Just used and Excel spread sheet 100 for 29 and 300 for one this gives me an average of 106.666 so not so bad. 2 days at 300 brings it up to 112.90 You should be good!
Like bsc I would think that some days will not have much influence. Do you think your number of red blood cells might be lower than normal? This number is important for the A1c too. Do you take iron supplements? If not I would recommend to take them for a while. I recommend the higher priced products with additional ricinus to prevent constipation.
First, your A1c is supposed to be a an average of the last 90 days, but the last 30 days carries more weight.
Second, since your A1c depends on hemoglobin exposure to glucose, it is also a measure of the time your blood cells are exposed to particular levels of glucose. Individual BG measurements do not, necessarily, reflect how much time was spent at a particular BG.I've had stretches of BGs in the 300s that have not had much of an affect on my A1c because I was able to correct them quickly. I've had overnight stretches in the 120s that have had a much bigger affect on my A1c, at least as confrimed by my CGM.

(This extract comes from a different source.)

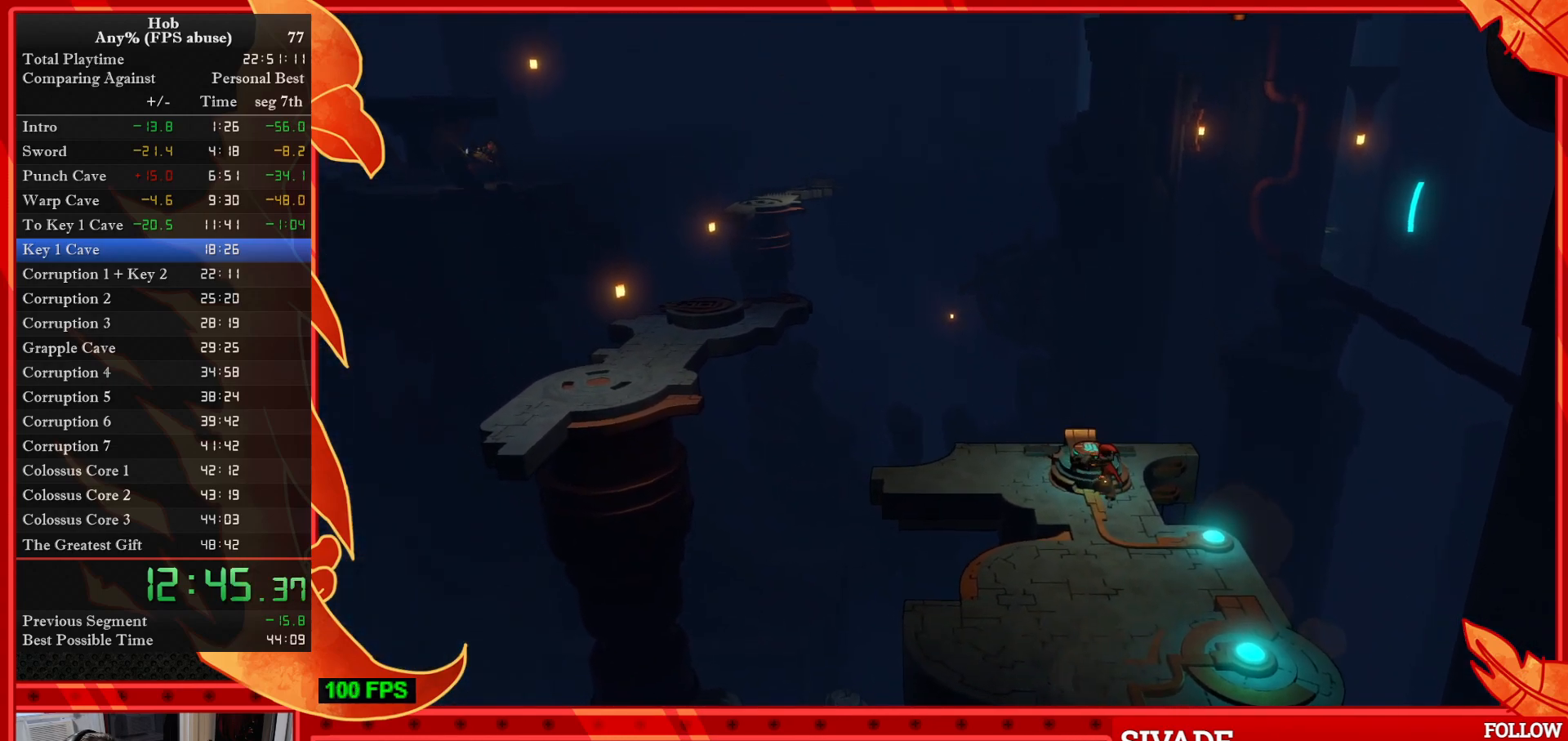
{"buttons": [], "left_stick": "center", "events": []}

Finally. the line of correlation between A1C and Avg BG is not precise. YOUR particular relationship between YOUR Avg BG and a particular A1C may not be the same as the relationship shown in the chart.
When a red blood cell is created glucose present in the blood stream binds to the cell. This glucose stays constant until the cell dies. A1C is a measure of this bound glucose. Red blood cells are assumed to last 90 days hence the rational that A1C represents your average blood glucose reading for the previous 90 days. But in the real world some die sooner and are replaced. Thus the A1C is skewed toward the most recent week or even days reading. How much it's skewed would depend on the rate they are dieing. So plugging in averages in a spread sheet and computing averages while useful, doesn't really tell the whole story.

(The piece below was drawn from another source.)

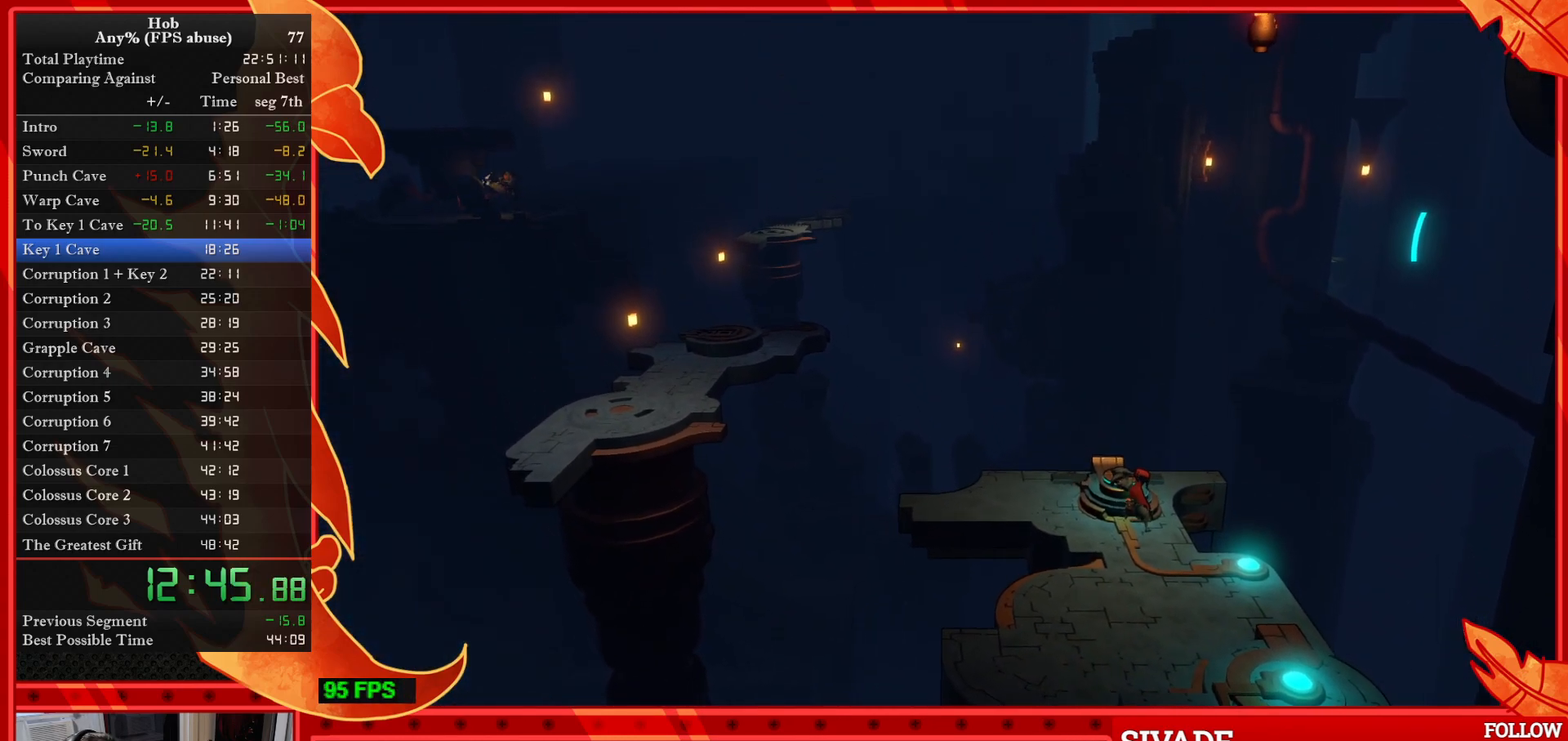
{"buttons": [], "left_stick": "center", "events": []}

I download my meter readings to my computer and print out some charts for my Doc right before my appointments. I will filter for various time periods and compare average readings. For me the latest 14 day average always predicts my A1C exactly. Conversely if I have a good or bad stretch in the first 30 days of the 90 day period it seems to have comparatively little effect on what my A1c ultimately is.
Of course this depends on taking enough readings that you have a representative sample.
I do not have the scientific answers some have had, but I completely agree with everything you said. My last A1C I had great readings, except for about a week before my A1C was taken. I had two infusion set fail in a row and had an annoyingly high15-30 hours. My A1C was 0.4 higher than what I expected.
Don't beat yourself up about it. An A1C is NOT an exact science.
Seems kind of disputed though, huh?
Some say it shouldn't have effected it, and my CGM print outs supported this, yet it wasn't very good. It wasn't awful either, but by my usual accounting I was expecting far lower. I had an inkling the screw up would put me in the high 6's.
It's fabulous to have such a mine of knowledge to ask help from. Thank you all.
I think, like most things in life there are argued sciences and contradicting explanations, and as interested and pro-active diabetics we will also have a tendency to cling to those that make sense to our situation.
What I've taken from my experiences over the last 26 or so years of being a type 1, and actually reading such a vast array of experiences on this site, is that some things just don't make any sense, and what works for some won't always work for others.
Interesting comment on red blood cells. I am slightly anemic, but again my doctor hasn't explained a correlation with this and anything else, or how it would effect me in real terms as a type 1.
I really should look into getting a new endo. I seem to always walk out of there feeling like I've got 5 minutes left to live, no matter whats going on.
Anemia is supposed to lower A1C, so there's another variable to throw into the mix.
That's what I thought too, until I saw this:
I have no idea what microcytic anemia is though.